Tino: @linda halo dek :)
Dua jam kemudian, mention Tino baru dibalas.
Linda: @tino halo kak :)
Tino: @linda lagi apa dek?
Linda: @tino lagi nonton tv aja kak
Tino: @linda udah di rumah? tadi kehujaan nggak pulangnya?
Linda: @tino sedikit kak, cuma di jalan magelang aja tadi sih ujannya
Tino: @linda lumayanlah, sekalian mandi
Linda: @tino mandi apanya kak, tadi cuma basah dikit kok :)
Tino: @linda :)

Linda tak membalas mention Tino lagi. Menunggu. Lima menit, sepuluh menit, lima belas menit namun belum juga ada balasan mention. Tino mulai panik, “Apa dia ilfill ya?”
Tino kembali melihat di kolom mention, memastikan, kalau di kolom mention sudah tak nampak nama Linda membalas mention.
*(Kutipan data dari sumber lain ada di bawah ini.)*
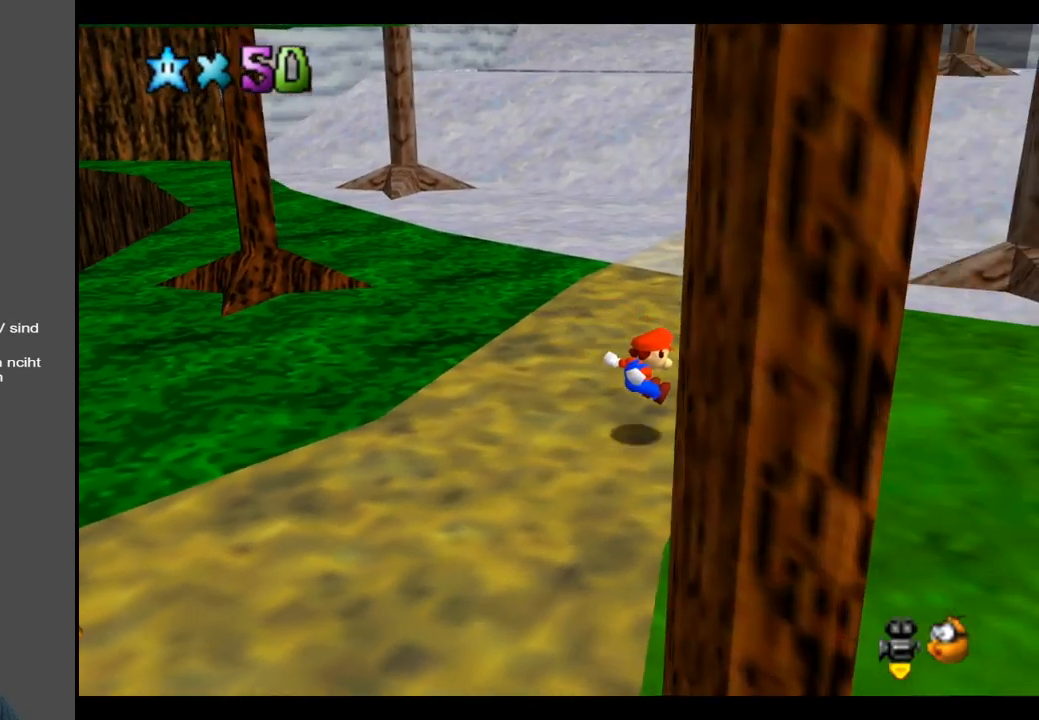
{"buttons": ["L2"], "left_stick": "up", "right_stick": "center", "events": [[450, "L2", "down"]]}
Tunggu dulu. Warna biru menyala dari tempat direct message, pesan masuk. “Lewat sini aja kak ngobrolnya, nggak enak kalau mention-mentionan, banyak yang bisa baca.” Senyum mekar kembali menghiasi raut wajah Tino yang jelek ini.
***

Rasa suka Tino semakin meninggi satu tingkat, menjadi suka season dua. Dalam DM (direct message), Tino mengajak Linda untuk kembali bertemu di temat berbeda. Café ini menjadi perantara bertemu selanjutnya. Suasana café yang sederhana. Hanya ada dua puluh kursi dengan bantalan empuk, ditambah hiasan lukisan pada dinding café.
Rasa suka semakin menaiki levelnya sendiri seiring berjalannya waktu. Suka harus pasti: kalau iya ya iya, kalau tidak ya tidak.